= Bernard Arcand =

Canadian anthropologist and writer (1945–2009)

Bernard Arcand (April 18, 1945 – January 30, 2009) was a French-Canadian anthropologist, author and communicator. He was for several decades a professor of the anthropology department of Laval University.

Born in Deschambault, Québec, he was film director Denys Arcand and actor Gabriel Arcand's brother. He studied social sciences at the Université de Montréal (baccalaureate, 1965; master, 1966). While still in university, he had an acting role in the short film Geneviève.

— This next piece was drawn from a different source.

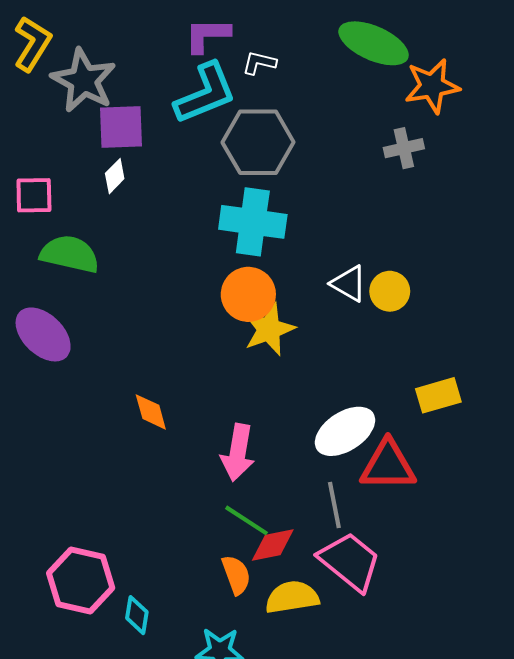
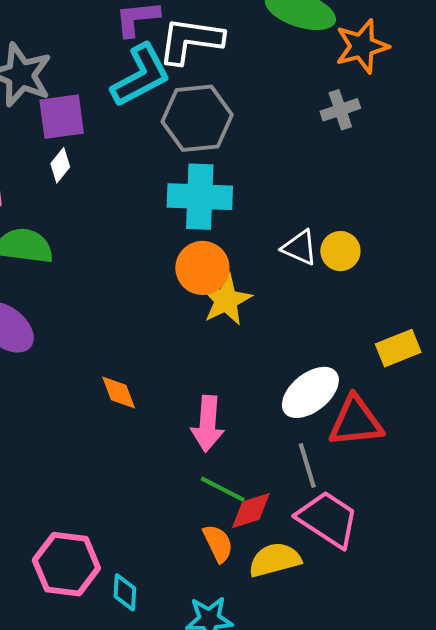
white L-shape: (259, 63) -> (190, 40), size x2.0

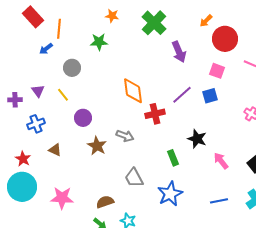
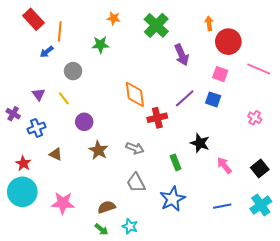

He later studied at the University of Cambridge where he obtained a certificate (1967) and a doctorate (1972), in social anthropology. He taught at Copenhagen University in 1971, and then as an assistant professor at McGill University between 1972 and 1976. He was assistant and then tenured professor at Université Laval from 1976 to 2006.

He was a member of the editorial board of the journal Anthropologie et Sociétés between 1982 and 1987, and president of the Société canadienne d'anthropologie from 1989 to 1991.

In 1991, Arcand published Le Jaguar et le Tamanoir (The Jaguar and the Anteater), a series of essays on the topic of pornography for which he received the Governor General's Award for French-language non-fiction. In collaboration with Serge Bouchard, he hosted a radio show called The Commonplace, broadcast on Radio-Canada in 1990. Some texts and extracts of these shows were published between 1993 and 2003.

Arcand and Bouchard wrote a humor column entitled "Bien vu!", in the journal Science Quebec.

His work with the Cuiva in Colombia was documented in the film, Last of the Cuiva (Disappearing World series of anthropological films, 1971).